The following is a list of novelty candidate, also known as satirical candidate, parody candidate or joke candidate. Which are people who runs for political office in an election as a form of satire or protest, without seriously expecting to win. To be considered for the list, the candidates must be included on at least three separate articles from different publications. This list only contains human candidates.
Captain Beany is a British eccentric and charity fundraiser in Sandfields, Port Talbot, South Wales. Beany has been a candidate in local and general elections throughout Wales. In 2000, he formed the New Millennium Bean Party, of which he was the sole member. [1] Beany contested Aberavon again in the 2010 general election, [2] receiving 558 votes (1.8%), placing seventh out of eight candidates, ahead of UKIP candidate Joe Callan. [3] In the 2015 general election, support for Beany more than doubled, to 1,137 votes (3.6%), who stood as an independent, placing sixth out of nine candidates ahead of the Green, Socialist Labour and TUSC candidates in Aberavon. [4] In the 2024 general election, Beany stood as an independent in the newly created constituency of Aberafan Maesteg, gaining 618 votes (1.7%) coming seventh out of eight candidates, ahead of Rhiannon Morrissey of the Heritage Party. [5] He announced he would not stand for any further elections. [6]

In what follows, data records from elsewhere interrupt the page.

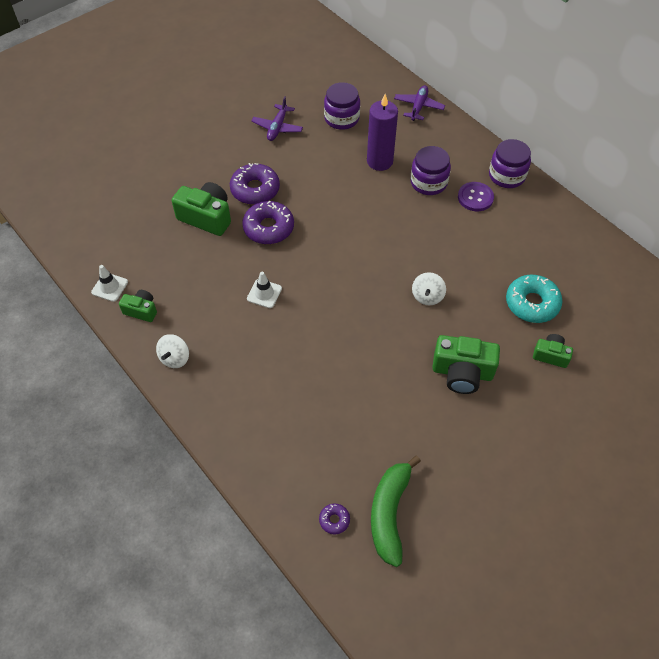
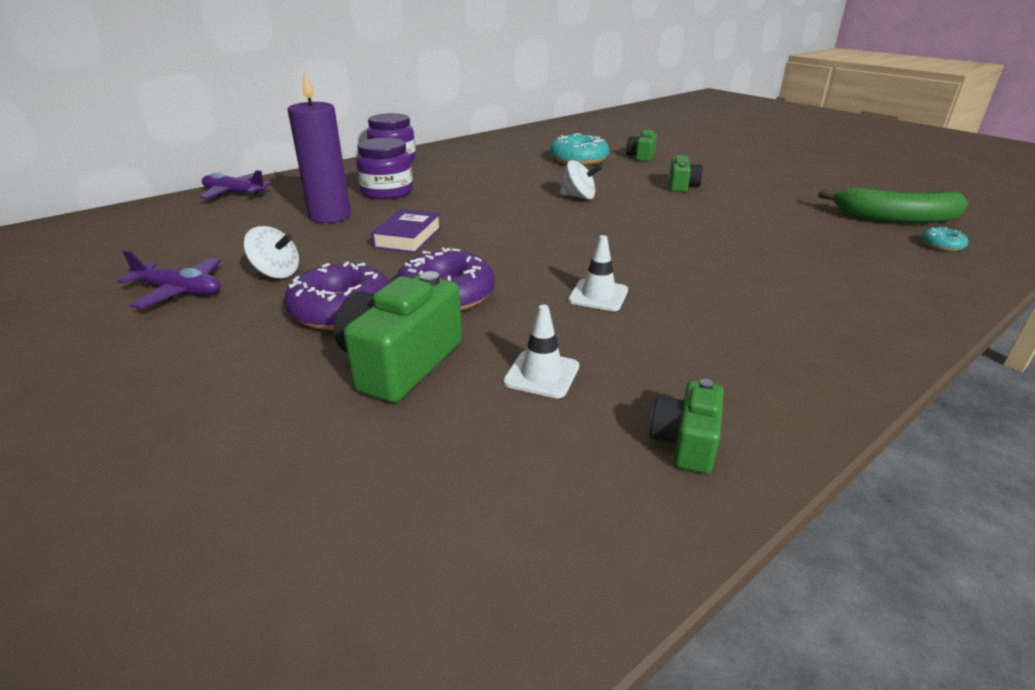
camera: 90 degrees left, 25 degrees down
white traffic cone [91,265,128,302] -> white traffic cone moved to [503,305,579,398]
white spinning top [156,334,189,368] -> white spinning top moved to [243,226,299,279]
purple donut [319,503,350,534] -> turquoise donut [921,227,968,251]
purple jar [324,82,360,130] -> none
green camera [432,335,500,394] -> green camera [669,155,703,192], size x0.57
purple button [458,182,494,211] -> none
none -> purple book [371,209,441,253]

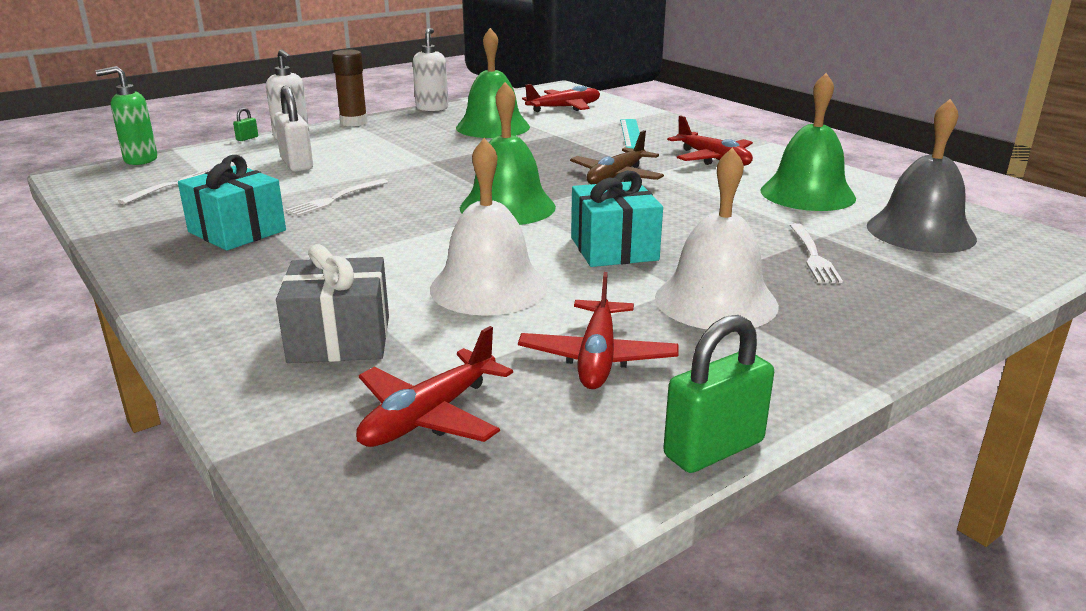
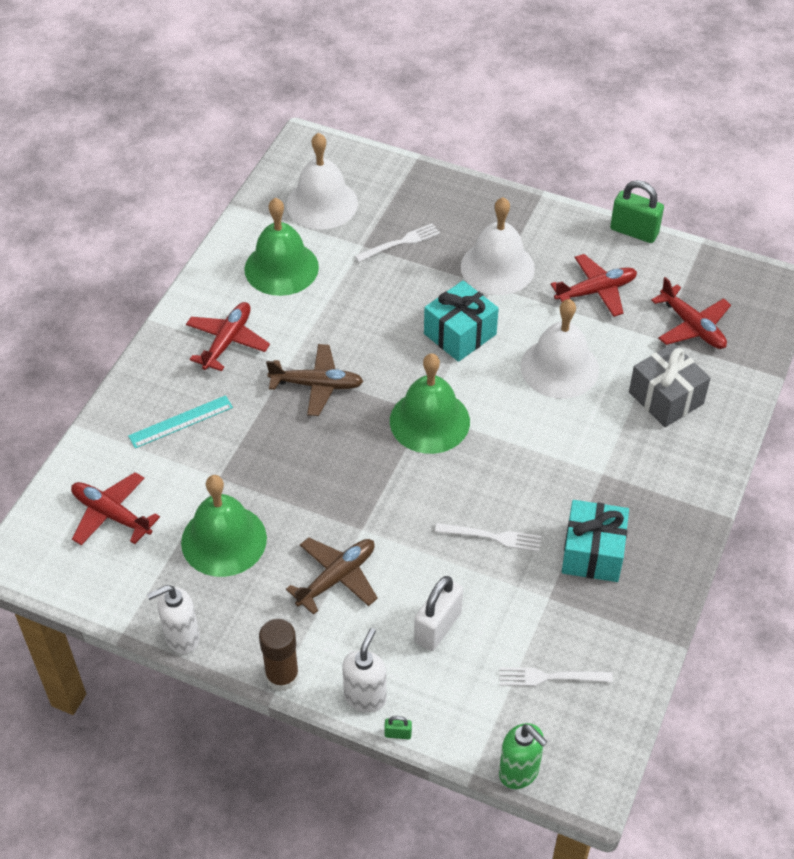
camera: 120 degrees left, 25 degrees up
red plane [356,326,513,447] -> red plane turned 45 degrees clockwise [651,277,731,349]
grey bell [867,99,977,253] -> white bell [286,133,358,229]
none -> brown plane [286,537,378,615]

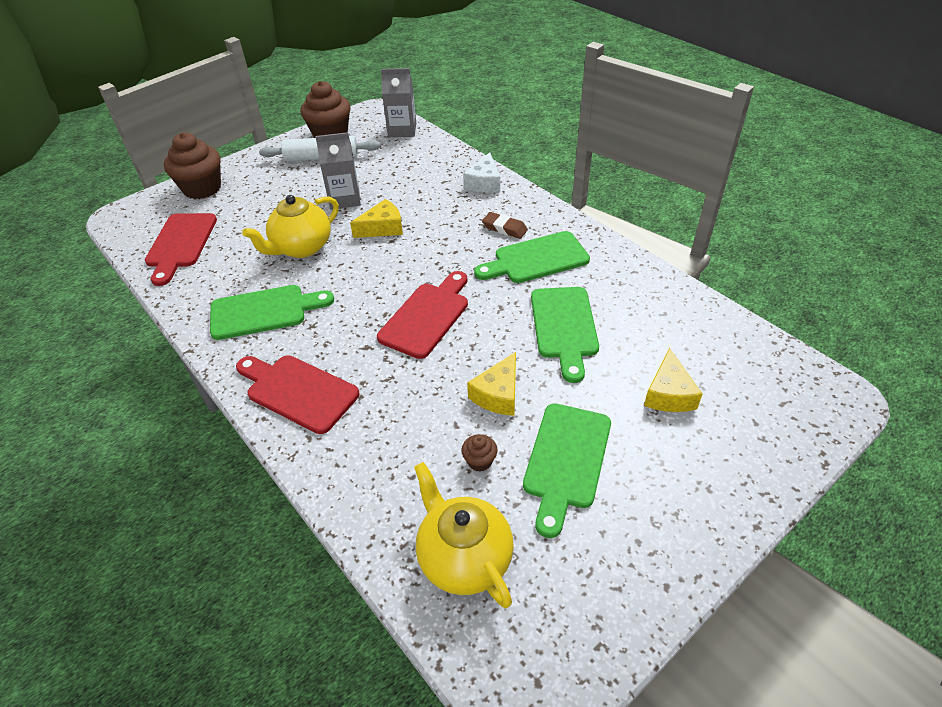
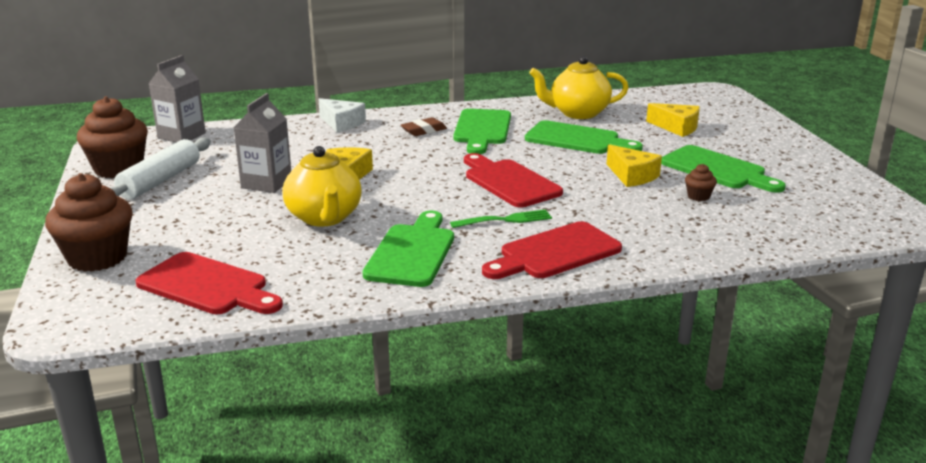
camera: 65 degrees left, 20 degrees down
yellow teapot [414,462,514,608] -> yellow teapot moved to [529,56,629,119]
none -> green fork [450,209,552,228]

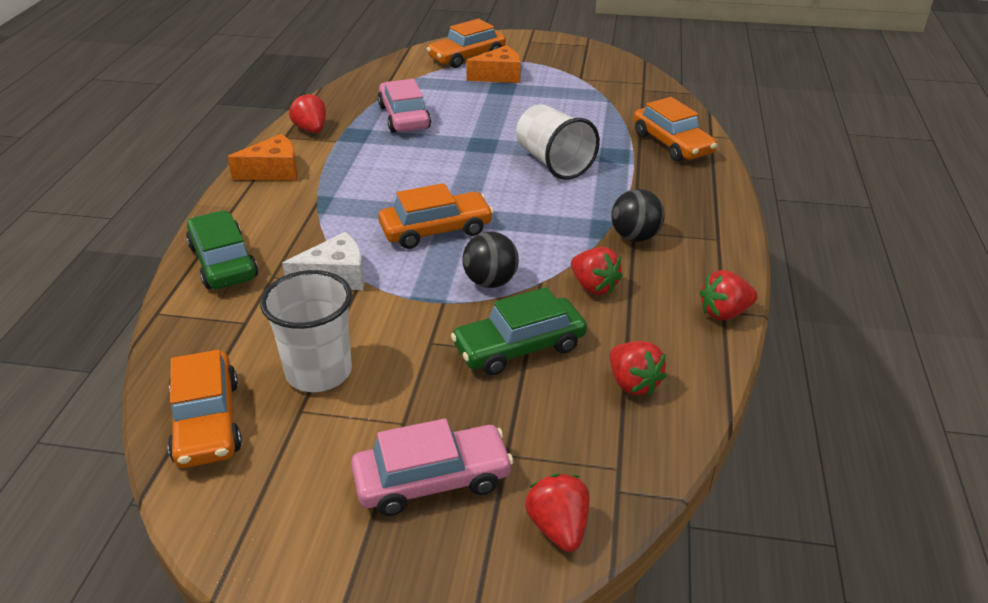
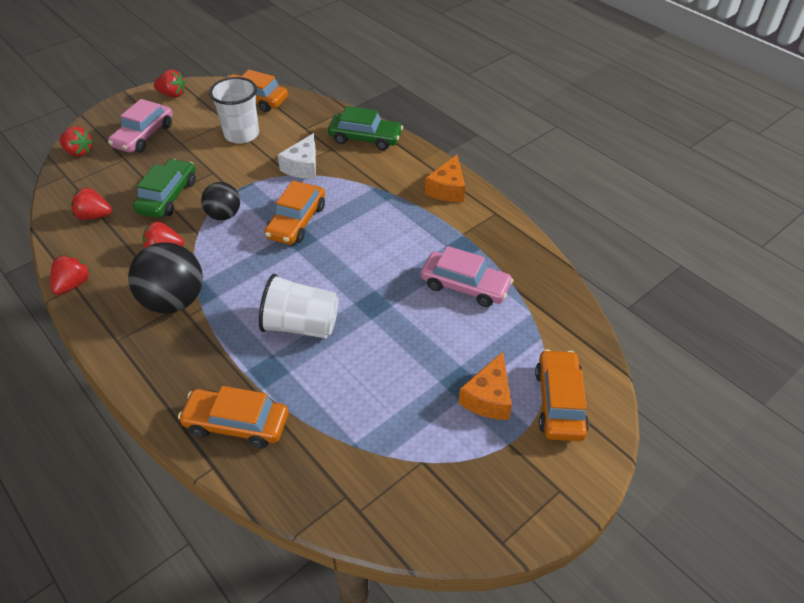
camera: 130 degrees right, 10 degrees up
red strawberry [289,93,326,133] -> red strawberry moved to [154,69,185,98]
black ball [611,189,665,242] -> black ball [128,242,203,313], size x1.64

Count Binface is a satirical novelty candidate created by the British comedian Jonathan David Harvey [7] in 2018. [8] He stood as a candidate for Uxbridge and South Ruislip in the 2019 United Kingdom general election against the then prime minister, Boris Johnson, and again at the 2023 by-election that followed Johnson's resignation. He also stood in the London Mayoral elections in 2021 and 2024. [9] In the 2024 general election, Binface stood against the prime minister, Rishi Sunak, in his Richmond and Northallerton constituency. Originally standing as an independent, since 2023 his affiliation has been given as Count Binface Party on ballot papers. [10]
Lord Buckethead is a novelty candidate who has stood in four British general elections since 1987, portrayed by several individuals. He poses as an intergalactic villain resembling the Star Wars character Darth Vader. In the 1987 general election, Lee stood as Lord Buckethead, representing the Gremloids Party, against the Conservative prime minister Margaret Thatcher in her constituency in Finchley, London. He campaigned to demolish Birmingham to make way for a spaceport. [11] He received 131 votes. [12] In the 1992 general election, Lord Buckethead stood against the Conservative prime minister John Major in Huntingdon, [13] winning 107 votes (0.1%). [14] In 2017, the comedian Jonathan Harvey stood as Lord Buckethead against Theresa May in Maidenhead in the 2017 general election. Lord Buckethead's televised appearance standing next to May went viral. [15] The Lord Buckethead Twitter account became active again in 2019. That year, Lord Buckethead, now played by David Hughes, appeared at People's Vote rallies calling for a second Brexit referendum. [16] He won 125 votes. [17]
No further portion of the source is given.